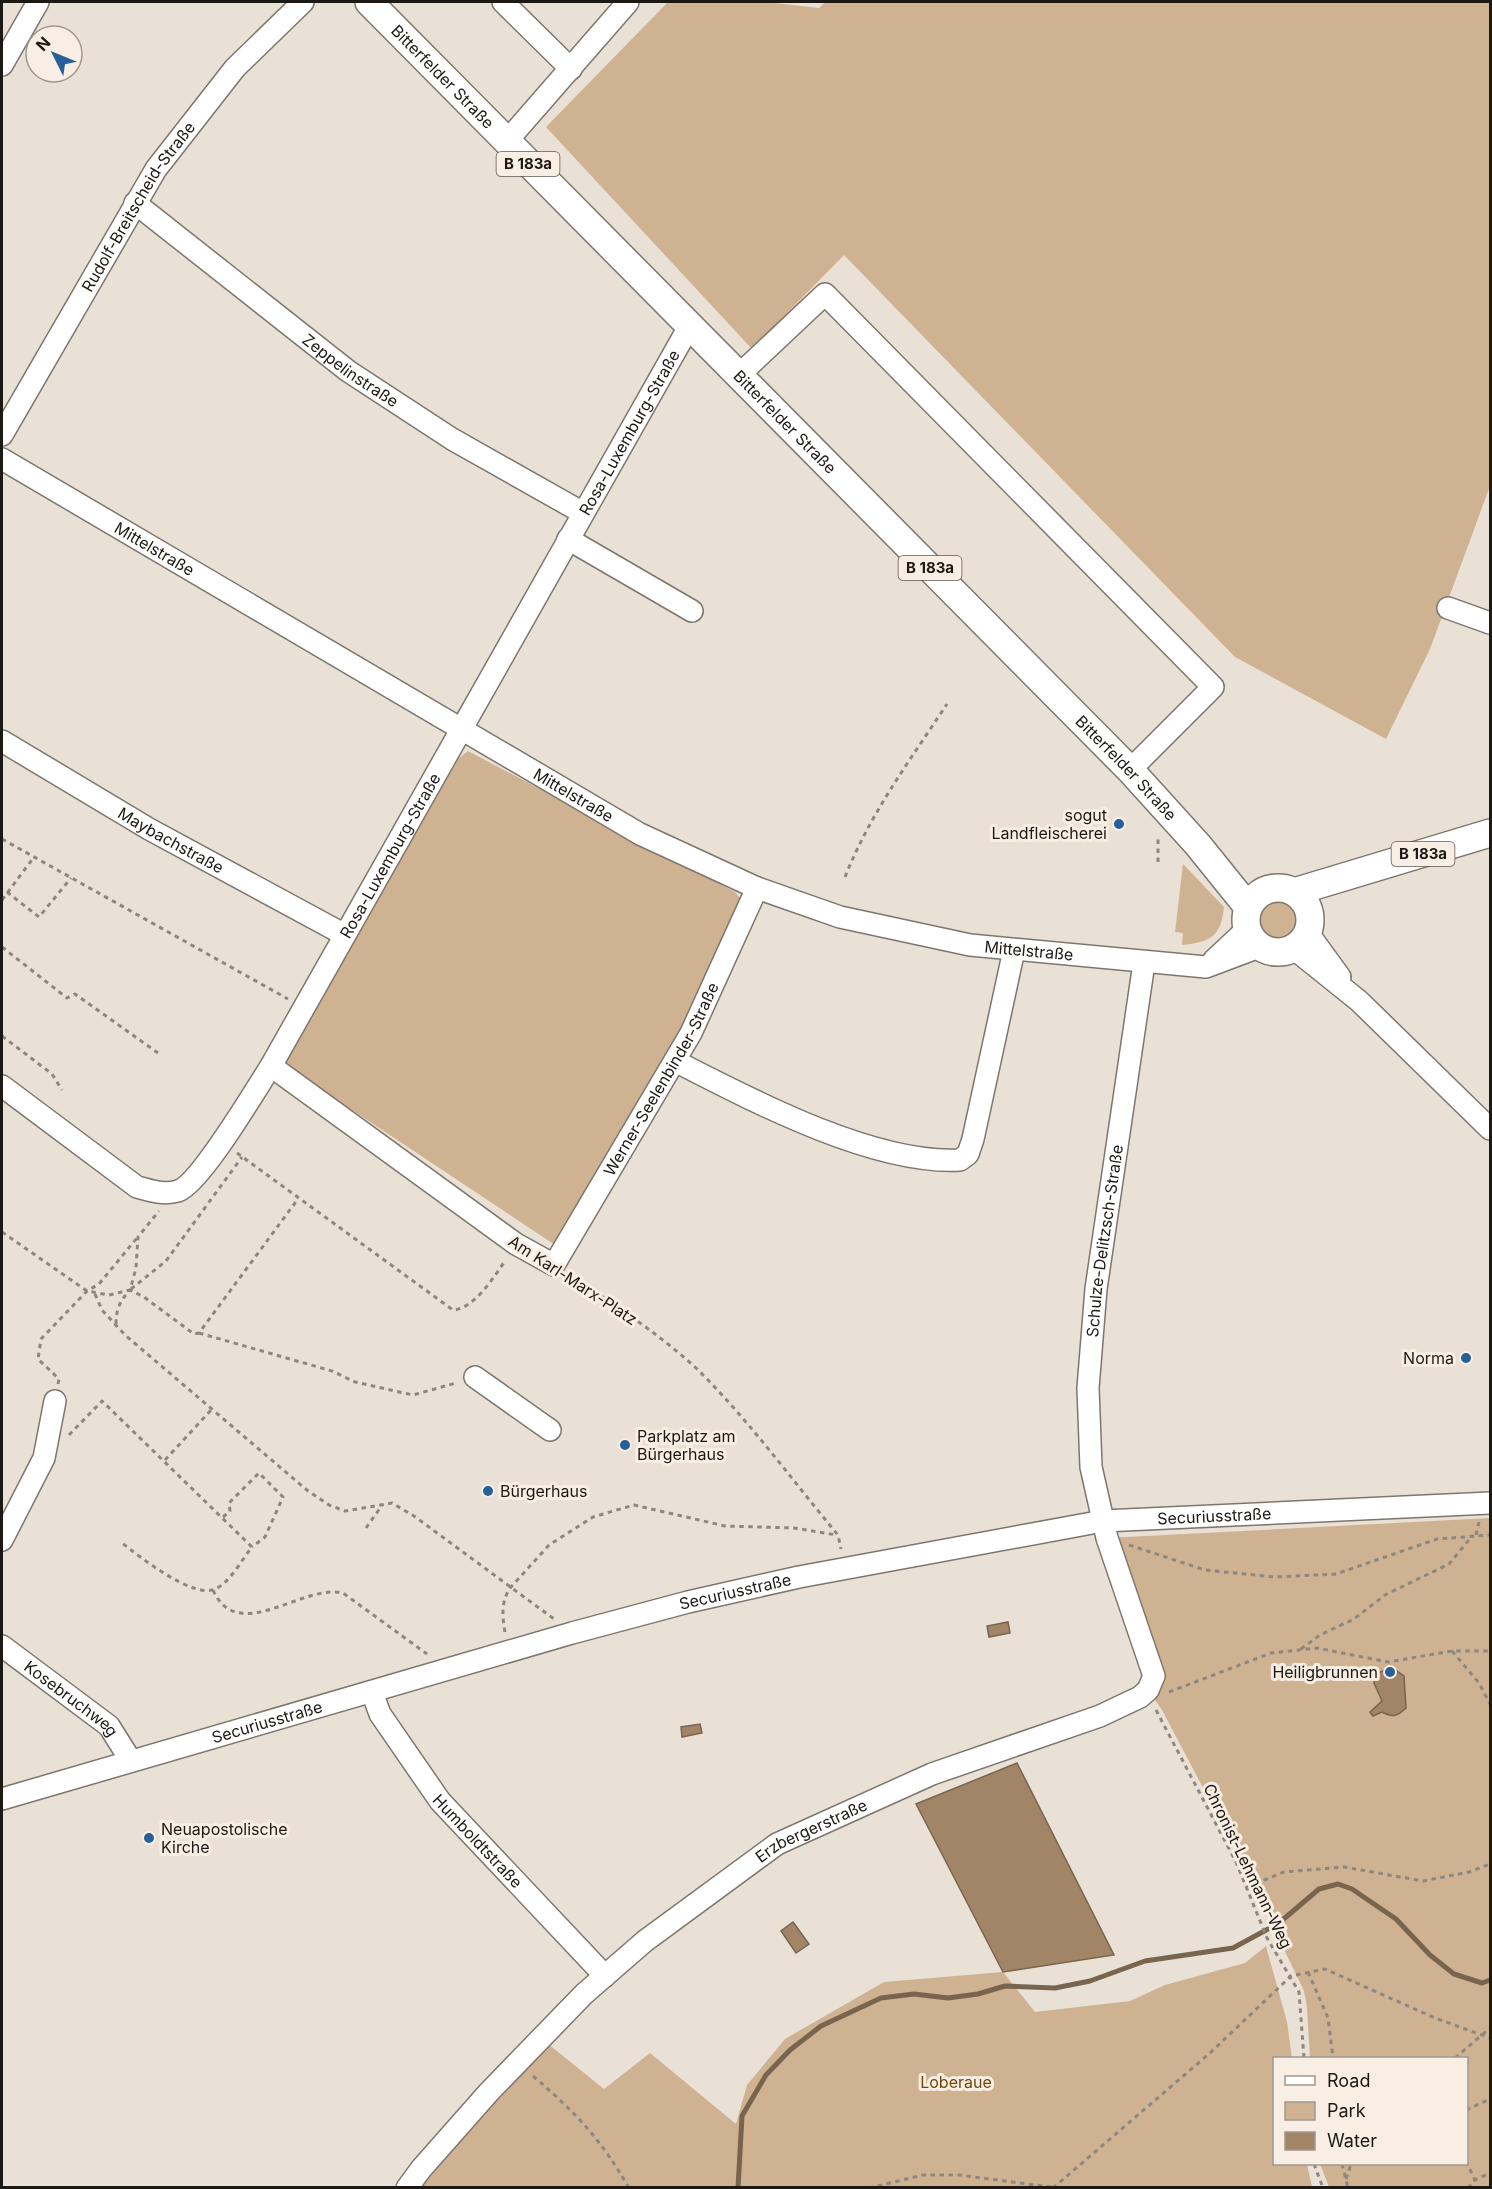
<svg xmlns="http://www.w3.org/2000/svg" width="1492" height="2189" font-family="Inter,sans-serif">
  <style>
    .green { fill: #cfb292 }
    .water { fill: #a18566; stroke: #79654e; stroke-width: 1.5 }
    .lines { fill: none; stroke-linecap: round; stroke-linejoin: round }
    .stream { stroke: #79654e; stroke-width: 5 }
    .minor-casing { stroke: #7e766c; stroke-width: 24 }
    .major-casing { stroke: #7e766c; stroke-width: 30 }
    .path { stroke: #8d877f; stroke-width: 3; stroke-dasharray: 4.5 4.5; stroke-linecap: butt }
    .minor { stroke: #fff; stroke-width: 21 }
    .major { stroke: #fff; stroke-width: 27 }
    .poi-dot { fill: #276098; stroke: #f8eee3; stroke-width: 2 }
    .labels { text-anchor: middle; stroke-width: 6; stroke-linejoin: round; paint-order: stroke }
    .shield { fill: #f8eee3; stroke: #5e5953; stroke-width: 1.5 }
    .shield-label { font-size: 15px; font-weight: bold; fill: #1c1915 }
    .street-label { font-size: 16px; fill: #1c1915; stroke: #f8eee3 }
    .poi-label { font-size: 16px; fill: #1c1915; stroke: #f8eee3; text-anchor: end }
    .park-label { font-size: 16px; fill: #6f4810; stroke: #f8eee3 }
  </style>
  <rect width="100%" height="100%" fill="#eae1d6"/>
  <!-- green -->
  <g class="green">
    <polygon points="668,2 766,2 819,8 825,2 1490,2 1490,486 1430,649 1386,739 1235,657 844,255 752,349 546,127"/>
    <polygon points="468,751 735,892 741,899 680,1031 555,1245 283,1064 459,758"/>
    <path d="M1183,864L1224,907C1221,937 1210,942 1182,945L1183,933L1175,932Z"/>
    <circle cx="1278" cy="920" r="22"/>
    <polygon points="1490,1518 1490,2187 1329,2187 1320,2164 1466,2164 1466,2058 1310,2058 1307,2008 1304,1991 1241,1860 1162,1710 1148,1690 1107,1538"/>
    <polygon points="1266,1946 1287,2022 1292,2058 1274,2058 1274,2164 1307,2164 1312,2187 408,2188 542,2039 604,2089 650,2053 736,2124 747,2085 785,2039 884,1982 1003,1972 1035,2012 1130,2001 1165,1985 1245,1963"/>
  </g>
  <!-- water -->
  <g class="water">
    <polygon points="1008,1622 1010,1633 989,1637 987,1626"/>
    <path d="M1391,1667L1404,1676L1406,1708C1398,1716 1393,1718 1382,1712L1373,1716L1370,1712L1382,1701L1374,1683L1376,1674Z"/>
    <polygon points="700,1724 702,1733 682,1737 681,1727"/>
    <polygon points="1017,1763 1114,1955 1003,1972 916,1804"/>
    <polygon points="793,1922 809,1944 796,1953 781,1931"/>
  </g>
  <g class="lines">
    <!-- stream -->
    <polyline class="stream" points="738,2188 742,2116 766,2075 790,2050 821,2026 881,1998 914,1994 948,1998 978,1994 1005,1986 1055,1988 1090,1981 1145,1961 1233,1948 1279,1923 1319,1889 1338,1884 1352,1889 1396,1919 1430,1955 1454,1974 1482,1983 1490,1980"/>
    <defs>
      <g id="minor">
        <polyline points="503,2 571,69"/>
        <polyline points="2,65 38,2"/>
        <polyline points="506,142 628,2"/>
        <path id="s1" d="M135,203L348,371L452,439L583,513"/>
        <polyline points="739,375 825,294 1213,687 1130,770"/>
        <path id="s2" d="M2,435L156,169L235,68L303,2"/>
        <path id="s3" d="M2,459L640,834L757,888L840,917L970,945L1206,967L1259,947"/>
        <polyline points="568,539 692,611"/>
        <polyline points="1448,608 1490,623"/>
        <path id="s4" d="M2,741L149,829L345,935"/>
        <polyline points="1308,933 1340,977"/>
        <polyline points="1293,948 1359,1001 1490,1129"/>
        <polyline points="1214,960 1246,930"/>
        <path d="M675,1061C751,1100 874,1165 960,1160L968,1154L973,1139L1014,950"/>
        <path id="s5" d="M271,1066L516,1244L554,1265L691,1033L757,888"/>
        <path id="s6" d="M2,1086L137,1187C151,1191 164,1195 178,1191C200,1184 256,1089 271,1066L690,325"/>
        <polyline points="475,1377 550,1430"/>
        <polyline points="2,1540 44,1458 55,1401"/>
        <path id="s7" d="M2,1646L109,1726L131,1761"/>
        <path id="s8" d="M372,1692L380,1714L440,1801L605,1976"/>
        <path id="s9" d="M2,1799L572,1633L688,1602L799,1577L1103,1521L1490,1503"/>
        <path id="s10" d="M407,2188L421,2169L489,2092L584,1994L645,1941L777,1844L932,1774L1100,1716L1140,1697L1148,1690L1154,1676L1107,1538L1091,1467L1088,1388L1096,1289L1144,963"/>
      </g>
      <g id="major">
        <path id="s11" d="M369,2L1130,770L1198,845L1248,907"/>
        <circle cx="1278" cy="920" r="32"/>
        <polyline points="1294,892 1490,833"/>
      </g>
    </defs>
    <!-- minor casing -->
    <use href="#minor" class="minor-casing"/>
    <!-- major casing -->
    <use href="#major" class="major-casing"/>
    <!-- path -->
    <g class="path">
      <polyline points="2,839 288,999"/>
      <polyline points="1158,862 1158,837"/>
      <path d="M845,877C870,814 910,760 947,704"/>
      <polyline points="7,892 39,917 71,878"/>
      <polyline points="2,900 34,857"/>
      <polyline points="2,947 67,998 75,994 158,1053"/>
      <polyline points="2,1036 52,1074 62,1090"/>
      <path d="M237,1153L453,1310C474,1309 494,1277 505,1261"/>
      <polyline points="2,1232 87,1291 109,1295 130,1290 136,1268 138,1237 159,1211"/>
      <path d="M571,1276C613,1304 658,1333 696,1368C748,1419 792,1480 838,1535L841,1549"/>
      <polyline points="131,1289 166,1261 242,1157"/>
      <polyline points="95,1294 102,1310 125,1335 308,1491 329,1505 345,1511 392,1503 414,1516 554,1619"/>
      <path d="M116,1324C116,1309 120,1301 130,1290L144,1297L194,1334L199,1333L298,1199"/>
      <polyline points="199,1333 332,1371 355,1382 413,1395 456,1383"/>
      <polyline points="58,1384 59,1379 38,1359 41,1339 87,1291 99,1284 137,1238"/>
      <path d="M69,1435L102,1401L252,1547C242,1559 230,1583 215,1589C193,1599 140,1557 122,1543"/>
      <polyline points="165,1460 212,1409"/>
      <polyline points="223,1517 230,1511 229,1503 259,1473 283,1497 265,1537 252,1547"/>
      <polyline points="366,1528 383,1504"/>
      <polyline points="1476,1535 1479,1522"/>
      <polyline points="1129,1545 1205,1570 1275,1577 1336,1574 1437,1539 1490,1535"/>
      <path d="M213,1590C238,1646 303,1583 343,1593L427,1654"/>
      <path d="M505,1632C502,1616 501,1600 511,1587L549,1545L593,1517L634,1505L725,1526L794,1528L837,1535"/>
      <polyline points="1301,1649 1320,1635 1354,1619 1385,1595 1449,1564 1473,1535"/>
      <polyline points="1452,1651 1479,1683 1490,1704"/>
      <polyline points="1169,1692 1271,1653 1317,1648 1388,1662 1452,1651 1490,1651"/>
      <polyline points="1156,1710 1236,1862 1267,1938 1299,1992 1304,2058"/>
      <polyline points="1247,1887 1284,1872 1344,1867 1423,1881 1469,1872 1490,1864"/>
      <polyline points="1308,1972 1328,2018 1333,2058"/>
      <polyline points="1455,2058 1490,2028"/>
      <path d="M533,2076C576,2113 600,2138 629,2188"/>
      <polyline points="1466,2110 1490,2099"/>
      <polyline points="1466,2161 1475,2180"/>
      <polyline points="1314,2164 1323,2188"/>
      <polyline points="1342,2164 1348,2188"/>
      <polyline points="1346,2179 1351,2164"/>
      <polyline points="869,2188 923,2175 959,2175 1058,2188"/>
      <polyline points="1053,2188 1210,2053 1291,1976 1325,1969 1435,2018 1490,2038"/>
      <polyline points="1468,2188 1475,2180 1490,2173"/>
    </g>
    <!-- minor -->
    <use href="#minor" class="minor"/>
    <!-- major -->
    <use href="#major" class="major"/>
  </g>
  <!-- markers -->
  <g class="poi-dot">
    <circle cx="1119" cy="824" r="6"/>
    <circle cx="1466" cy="1358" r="6"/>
    <circle cx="625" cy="1445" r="6"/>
    <circle cx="488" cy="1491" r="6"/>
    <circle cx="1390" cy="1672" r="6"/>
    <circle cx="149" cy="1838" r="6"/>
  </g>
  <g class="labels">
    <!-- shield labels -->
    <g class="shield">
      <rect x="496.5" y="152" width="63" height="24" rx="4.5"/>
      <rect x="898.5" y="556" width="63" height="24" rx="4.5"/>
      <rect x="1391.5" y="842" width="63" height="24" rx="4.5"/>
    </g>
    <g class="shield-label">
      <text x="528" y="169">B 183a</text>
      <text x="930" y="573">B 183a</text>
      <text x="1423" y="859">B 183a</text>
    </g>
    <!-- street labels -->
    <g class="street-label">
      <text dy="6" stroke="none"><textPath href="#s11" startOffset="105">Bitterfelder Straße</textPath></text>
      <text dy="6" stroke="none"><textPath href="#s2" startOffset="266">Rudolf-Breitscheid-Straße</textPath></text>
      <text dy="6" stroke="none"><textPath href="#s1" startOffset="273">Zeppelinstraße</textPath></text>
      <text dy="6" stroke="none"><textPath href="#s11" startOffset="591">Bitterfelder Straße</textPath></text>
      <text dy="6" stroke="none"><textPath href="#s6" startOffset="1095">Rosa-Luxemburg-Straße</textPath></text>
      <text dy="6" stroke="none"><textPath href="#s3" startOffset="177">Mittelstraße</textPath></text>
      <text dy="6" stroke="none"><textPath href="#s11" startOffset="1077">Bitterfelder Straße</textPath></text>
      <text dy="6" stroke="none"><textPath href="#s3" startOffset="663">Mittelstraße</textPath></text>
      <text dy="6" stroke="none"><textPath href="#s4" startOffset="196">Maybachstraße</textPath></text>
      <text dy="6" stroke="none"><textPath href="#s6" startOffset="609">Rosa-Luxemburg-Straße</textPath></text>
      <text dy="6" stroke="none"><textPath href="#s3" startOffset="1149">Mittelstraße</textPath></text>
      <text dy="6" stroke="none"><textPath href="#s5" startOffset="561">Werner-Seelenbinder-Straße</textPath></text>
      <text dy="6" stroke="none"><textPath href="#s10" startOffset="1371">Schulze-Delitzsch-Straße</textPath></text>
      <text transform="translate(573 1280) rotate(33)" y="6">Am Karl-Marx-Platz</text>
      <text dy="6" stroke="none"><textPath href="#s9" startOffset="1248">Securiusstraße</textPath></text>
      <text dy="6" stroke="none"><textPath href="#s9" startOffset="762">Securiusstraße</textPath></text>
      <text dy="6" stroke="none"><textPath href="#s7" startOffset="87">Kosebruchweg</textPath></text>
      <text dy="6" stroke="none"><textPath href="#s9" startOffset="276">Securiusstraße</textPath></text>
      <text dy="6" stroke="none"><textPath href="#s10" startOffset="544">Erzbergerstraße</textPath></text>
      <text dy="6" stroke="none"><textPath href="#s8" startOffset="184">Humboldtstraße</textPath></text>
      <text transform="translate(1248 1866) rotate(64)" y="6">Chronist-Lehmann-Weg</text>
    </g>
    <!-- poi labels -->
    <g class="poi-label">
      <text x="1107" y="821">sogut<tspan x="1107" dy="18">Landfleischerei</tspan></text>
      <text x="1454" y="1364">Norma</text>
      <text x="637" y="1442" text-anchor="start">Parkplatz am<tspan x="637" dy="18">Bürgerhaus</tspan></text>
      <text x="500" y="1497" text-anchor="start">Bürgerhaus</text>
      <text x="1378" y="1678">Heiligbrunnen</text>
      <text x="161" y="1835" text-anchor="start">Neuapostolische<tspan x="161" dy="18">Kirche</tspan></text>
    </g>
    <!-- park labels -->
    <g class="park-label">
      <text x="956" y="2088">Loberaue</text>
    </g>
  </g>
  <!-- border -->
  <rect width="1492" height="2189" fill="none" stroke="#1c1915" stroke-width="6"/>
  <!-- legend -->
  <rect x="1273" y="2057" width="195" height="108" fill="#f8eee3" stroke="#a09991" stroke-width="1.5"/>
  <rect x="1285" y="2076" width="30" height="9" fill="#ffffff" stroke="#a09991" stroke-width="1.5"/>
  <text x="1327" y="2087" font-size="18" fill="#1c1915">Road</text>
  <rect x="1285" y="2102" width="30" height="18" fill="#cfb292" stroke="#a09991" stroke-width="1.5"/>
  <text x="1327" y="2117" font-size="18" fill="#1c1915">Park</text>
  <rect x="1285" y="2132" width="30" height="18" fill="#a18566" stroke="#a09991" stroke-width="1.5"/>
  <text x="1327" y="2147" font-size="18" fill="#1c1915">Water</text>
  <!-- north arrow -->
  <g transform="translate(54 54) rotate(313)"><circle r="28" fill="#f8eee3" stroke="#a09991" stroke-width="1.5"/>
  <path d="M0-4.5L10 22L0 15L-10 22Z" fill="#276098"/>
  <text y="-9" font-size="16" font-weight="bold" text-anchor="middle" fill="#1c1915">N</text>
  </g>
</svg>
◇ ◇ ◇ ◇
→ TRY IT
Nothing but a number, please, for how many lines of the data hold "linejoin".

→ FINAL ANSWER
2